* _Records for the task_:

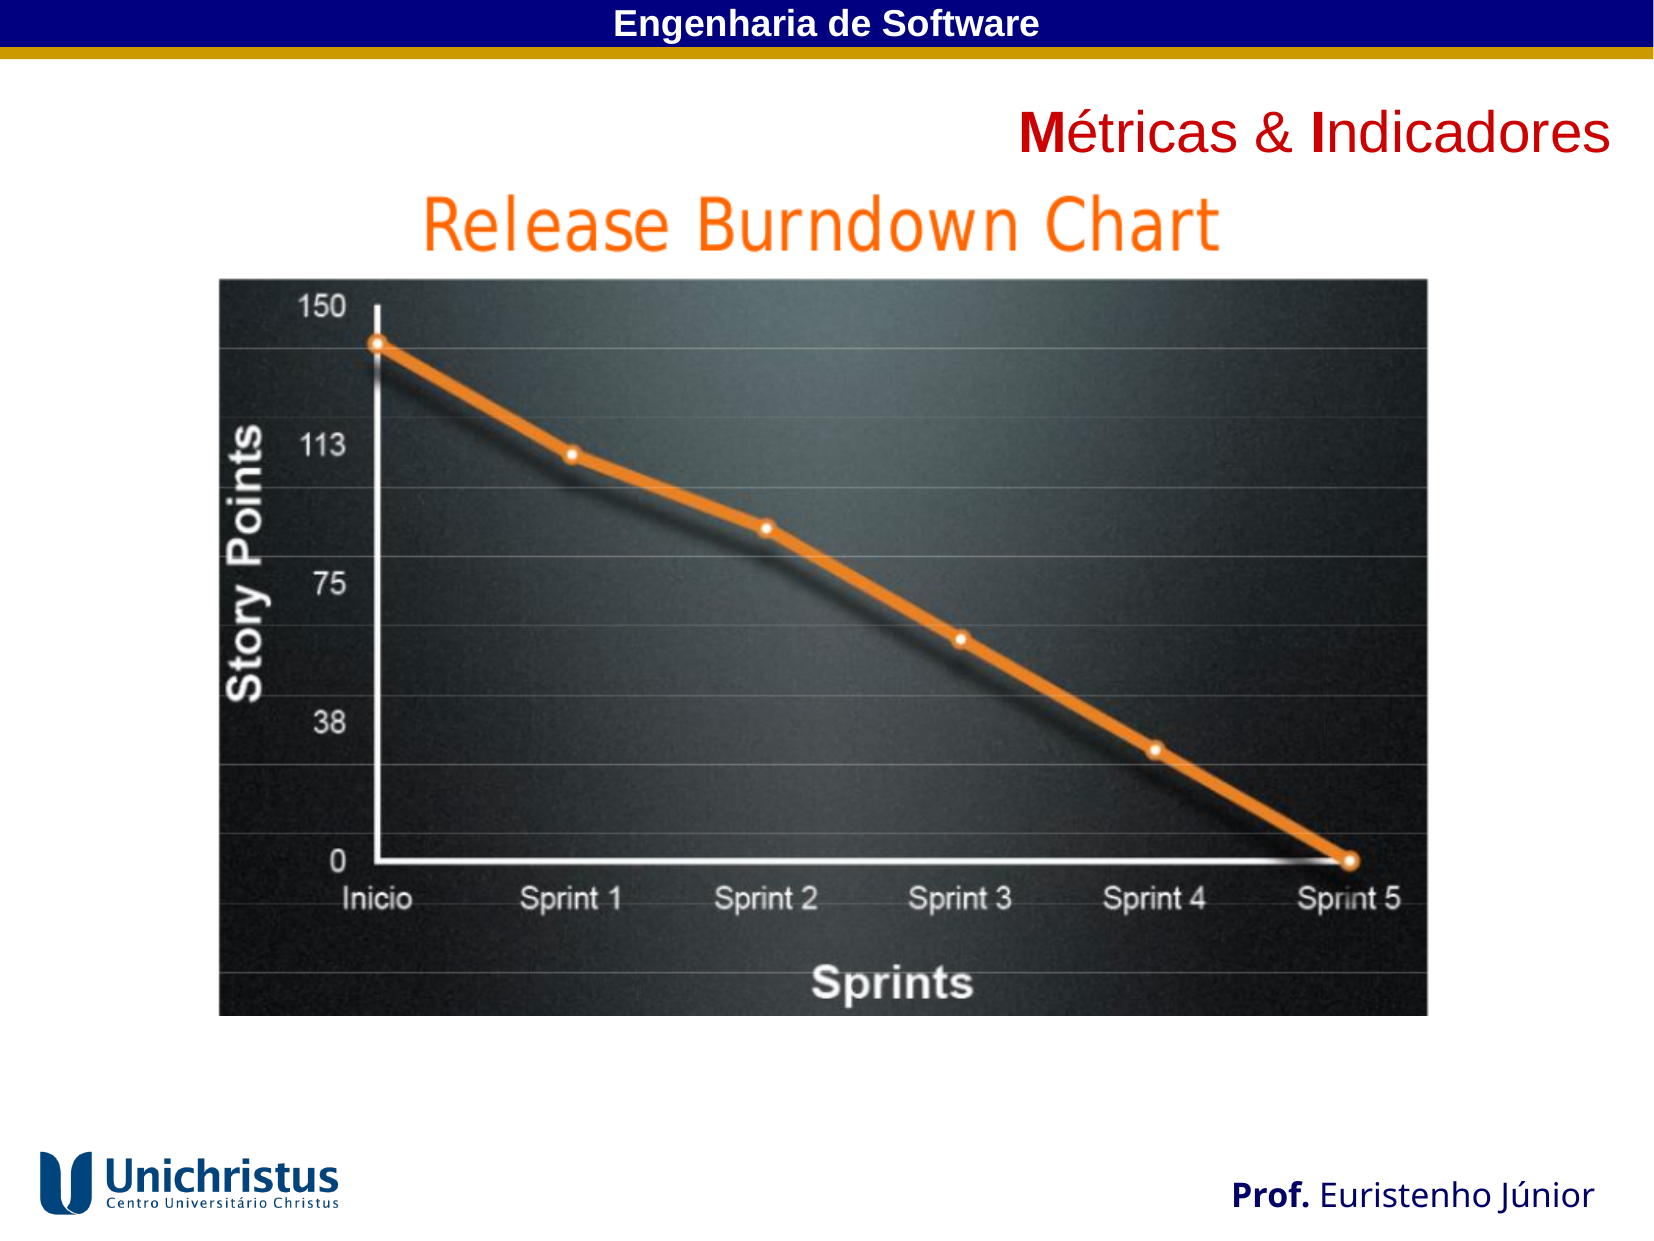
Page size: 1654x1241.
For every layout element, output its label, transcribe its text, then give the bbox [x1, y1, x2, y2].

picture [35, 1148, 343, 1217]
text_box Prof. Euristenho Júnior [1216, 1163, 1654, 1224]
text_box [0, 47, 1654, 60]
text_box Engenharia de Software [0, 0, 1654, 47]
text_box Métricas & Indicadores [1003, 92, 1654, 173]
picture [188, 182, 1446, 1016]
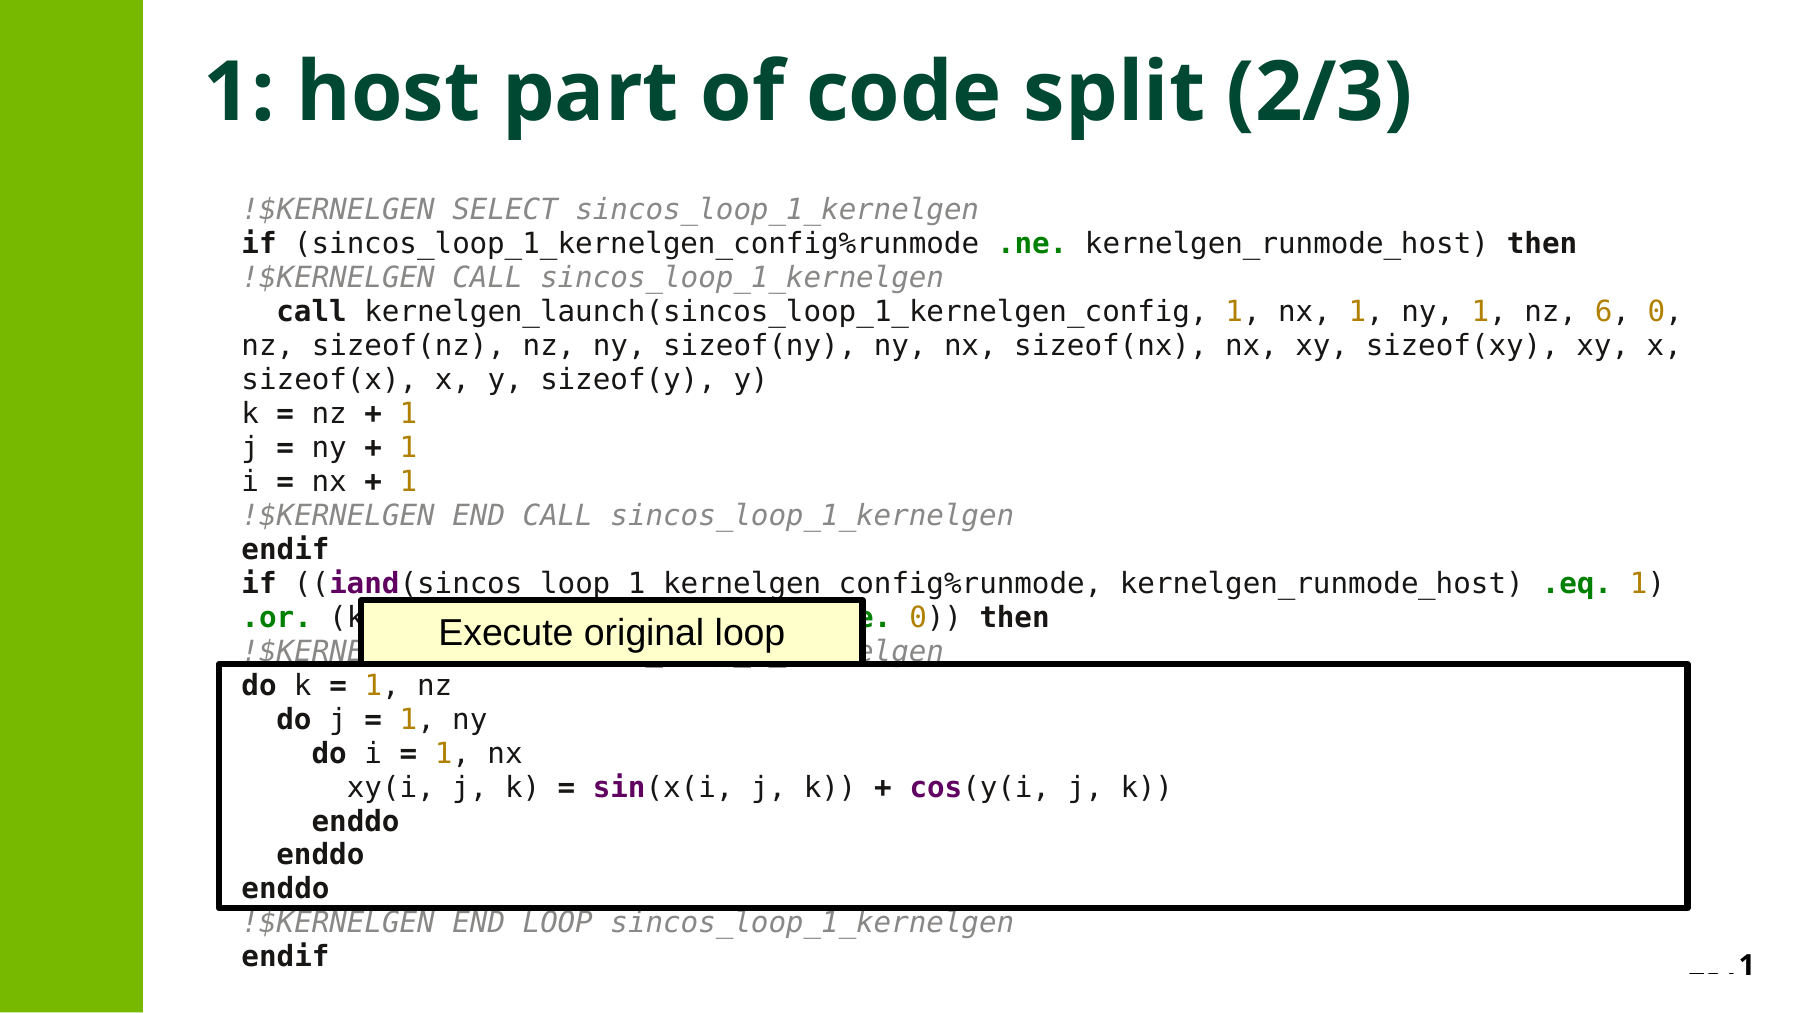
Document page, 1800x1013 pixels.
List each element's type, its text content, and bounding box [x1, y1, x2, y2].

chart [240, 667, 1684, 905]
text_box Execute original loop [361, 600, 863, 665]
chart [240, 193, 1742, 1013]
title 1: host part of code split (2/3) [188, 40, 1733, 211]
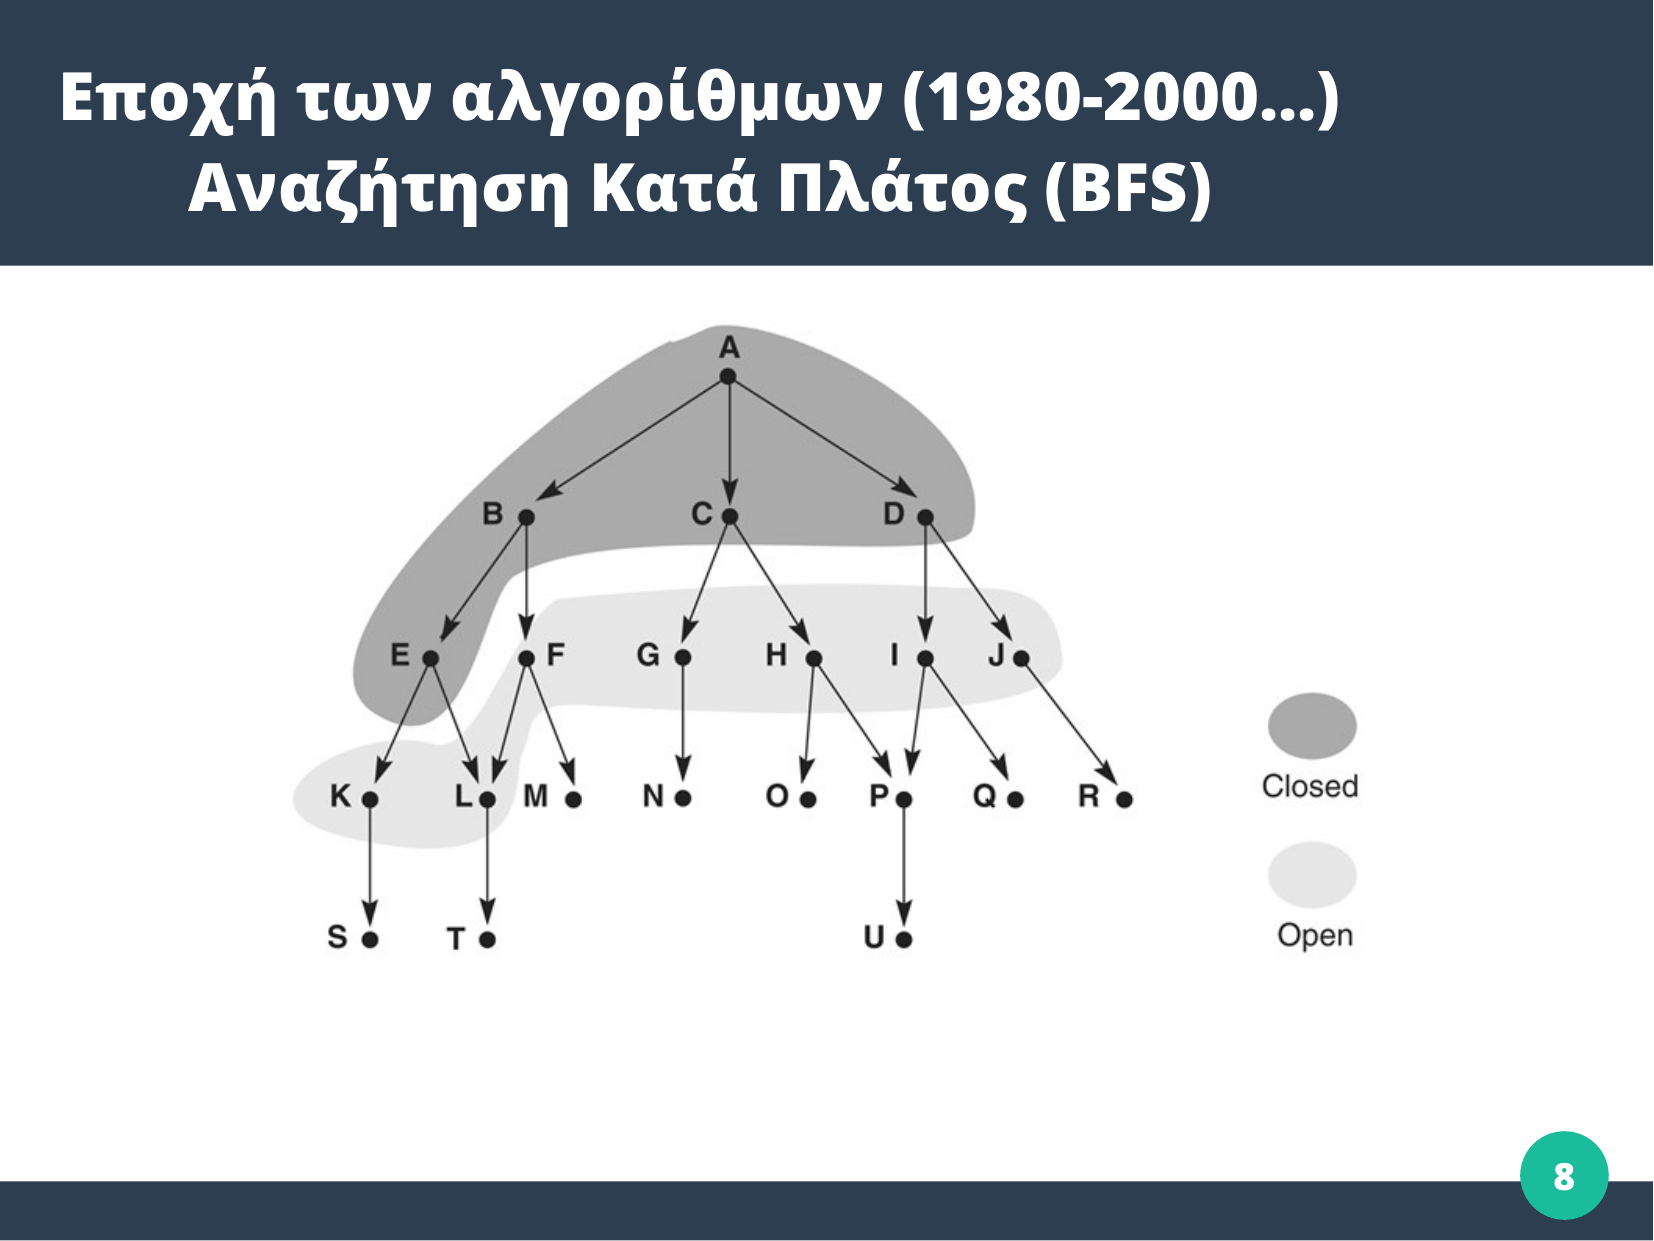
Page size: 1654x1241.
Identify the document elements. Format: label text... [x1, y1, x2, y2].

title Εποχή των αλγορίθμων (1980-2000...) Αναζήτηση Κατά Πλάτος (BFS) [58, 49, 1594, 207]
picture [288, 319, 1367, 961]
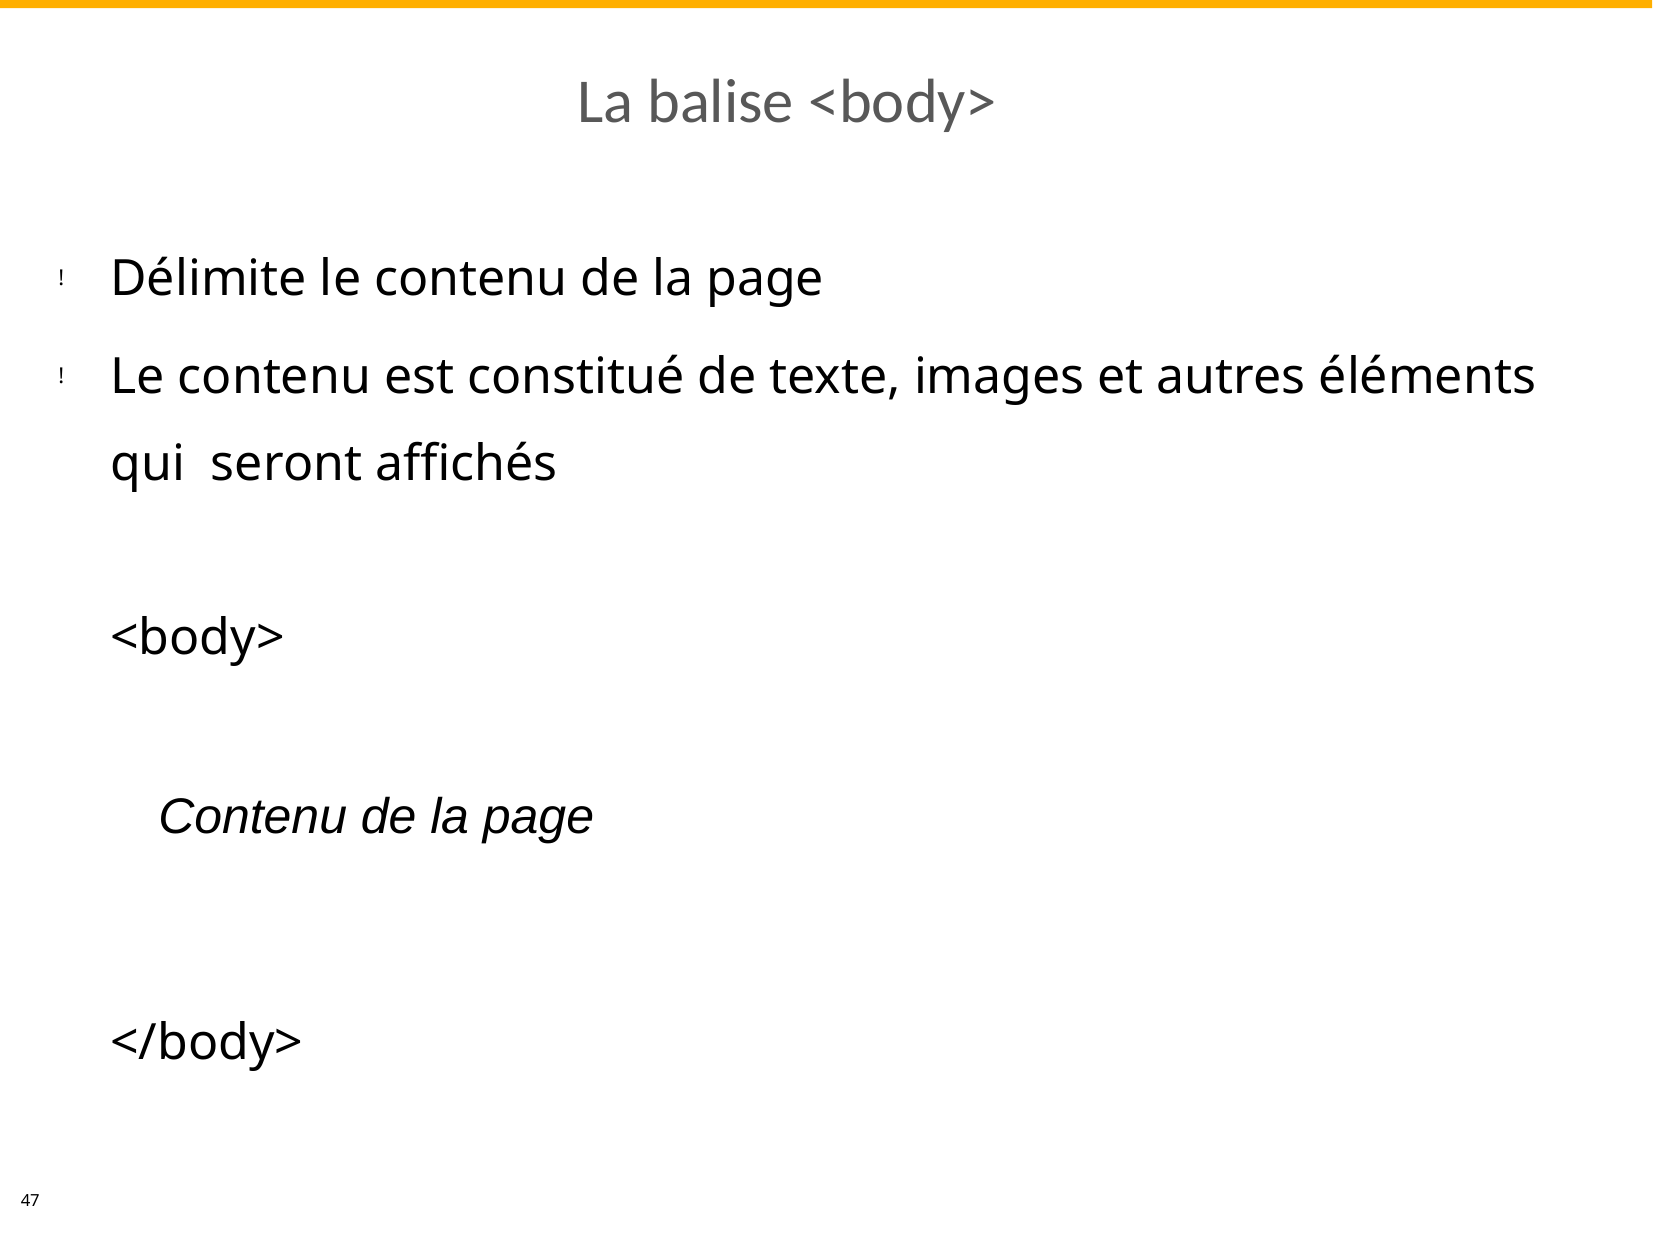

* _Direction_: Could you reproduce the lines above exactly, starting with the one that contains "Document page, 1800x1013 pixels." and continuing through the last line, with the pictures left out?

* _Result_:
Document page, 1800x1013 pixels.
List each element's type, its text content, and bounding box [x1, y1, x2, y2].

chart [240, 667, 1684, 905]
text_box Execute original loop [361, 600, 863, 665]
chart [240, 193, 1742, 1013]
title 1: host part of code split (2/3) [188, 40, 1733, 211]
Page size: 1654x1241.
Identify the document elements. Format: label text... [x1, y1, x2, y2].

title Εποχή των αλγορίθμων (1980-2000...) Αναζήτηση Κατά Πλάτος (BFS) [58, 49, 1594, 207]
picture [288, 319, 1367, 961]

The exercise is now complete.